We have chosen to exclude the class B recordings from the calculation of the
scores because the utility of a screening test depends primarily on the
accuracy with which it classifies the unambiguous cases, both positive and
negative (classes A and C respectively in this instance). If you wish to
attempt to classify recordings into all three groups, you may submit a second
set of classifications, and we will calculate your score in the same way (but
the maximum possible score in this case will be 35). The highest scores
obtained in this way will be published, but will not be the basis for an award.
2. Quantitative assessment of apnea
In this event, your software must generate a minute-by-minute annotation file
for each recording, in the same format as those provided with the learning set,
using the ECG signal to determine when sleep apnea occurs. Your annotations
will be compared with a set of reference annotations to determine your score.
Each annotation that matches a reference annotation earns one point; thus the
highest possible score for this event will be approximately 16800 (480
annotations in each of 35 records). It is important to understand that scores
approaching the maximum are very unlikely, since apnea assessment can be very
difficult even for human experts. Nevertheless, the scores can be expected to
provide a reasonable ranking of the ability of the respective algorithms to
mimic the decisions made by human experts.
Obtaining scores
A form that will permit you to submit your classifications and/or annotations
for scoring is now available
here. You will receive
a reference number and your score(s) by return e-mail. You may revise your
submissions and try again if you wish, but attempts to exploit this service in
order to discover the correct classifications are contrary to the spirit of the
contest and will result in disqualification.
How to enter
To enter the competition, submit an abstract with a concise
description of your approach to the problem to Computers in Cardiology 2000 no later than
Wednesday, 3 May 2000. Your abstract must include your reference number and
score(s); for this reason, do not wait until the last minute to submit your
classifications and/or annotations for scoring.
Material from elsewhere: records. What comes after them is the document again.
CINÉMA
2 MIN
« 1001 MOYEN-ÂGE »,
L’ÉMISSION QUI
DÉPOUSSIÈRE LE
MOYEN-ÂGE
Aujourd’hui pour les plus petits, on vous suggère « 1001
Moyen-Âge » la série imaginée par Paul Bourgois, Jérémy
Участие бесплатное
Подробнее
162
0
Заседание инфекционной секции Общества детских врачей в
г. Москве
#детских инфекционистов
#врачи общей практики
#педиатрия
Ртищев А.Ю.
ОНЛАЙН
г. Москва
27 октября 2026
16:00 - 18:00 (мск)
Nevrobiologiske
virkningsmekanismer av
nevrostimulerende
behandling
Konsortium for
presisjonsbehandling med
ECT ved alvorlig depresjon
If your abstract is accepted,
you will be expected to prepare a four-page paper for presentation during the
conference and publication in the conference proceedings. We welcome and
encourage contributions to PhysioNet of software developed during this
competition.
Awards
The author(s) of the top-scoring eligible entry in each event will receive an
award of US500ドル in recognition of his or her achievement. In the event of a
tie, the date of the author's abstract submission will be the tie-breaker.
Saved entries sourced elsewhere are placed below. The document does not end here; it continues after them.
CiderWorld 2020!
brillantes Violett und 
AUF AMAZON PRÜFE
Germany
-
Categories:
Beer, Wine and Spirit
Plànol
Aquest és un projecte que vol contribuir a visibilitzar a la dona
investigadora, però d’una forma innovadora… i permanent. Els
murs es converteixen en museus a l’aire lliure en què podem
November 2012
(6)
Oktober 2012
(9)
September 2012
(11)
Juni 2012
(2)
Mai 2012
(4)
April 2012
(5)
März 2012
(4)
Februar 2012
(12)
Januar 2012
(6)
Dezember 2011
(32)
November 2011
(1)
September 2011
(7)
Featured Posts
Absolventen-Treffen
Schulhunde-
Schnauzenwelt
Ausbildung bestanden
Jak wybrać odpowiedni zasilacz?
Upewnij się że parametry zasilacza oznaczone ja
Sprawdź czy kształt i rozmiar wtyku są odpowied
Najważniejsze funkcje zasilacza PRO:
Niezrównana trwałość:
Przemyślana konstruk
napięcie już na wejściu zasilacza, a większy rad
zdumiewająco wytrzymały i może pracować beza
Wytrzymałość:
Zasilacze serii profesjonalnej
This rule favors early submission of abstracts, but permits authors to improve
their results if they can after submitting their abstracts. Classifications or
annotations received for scoring after noon GMT on Friday, 22 September 2000
will not be eligible for awards. Submissions from members and affiliates of
our research groups at MIT, Boston University, Harvard Medical School, Beth
Israel Deaconess Medical Center, McGill University, and Phillips-University are
not eligible for awards, although all are welcome to participate.
Workshop/Panel discussion
All entrants are invited to describe their methods during a panel discussion at
Computers in Cardiology in Boston on Sunday, 24 September 2000, when the awards
will be given. Individual presentations of accepted papers will be scheduled
for one or more sessions of the conference during the following days (25-27
September).
Acknowledgements
1. Funding for the awards has been contributed by the Margret and
H.A. Rey Laboratory for Nonlinear Dynamics in Medicine at Boston's
Beth Israel
Deaconess Medical Center.
2. We thank Thomas Penzel for the discussion of diagnostic
criteria for sleep apnea syndrome, as well as for making this event possible
by his generous contribution of data.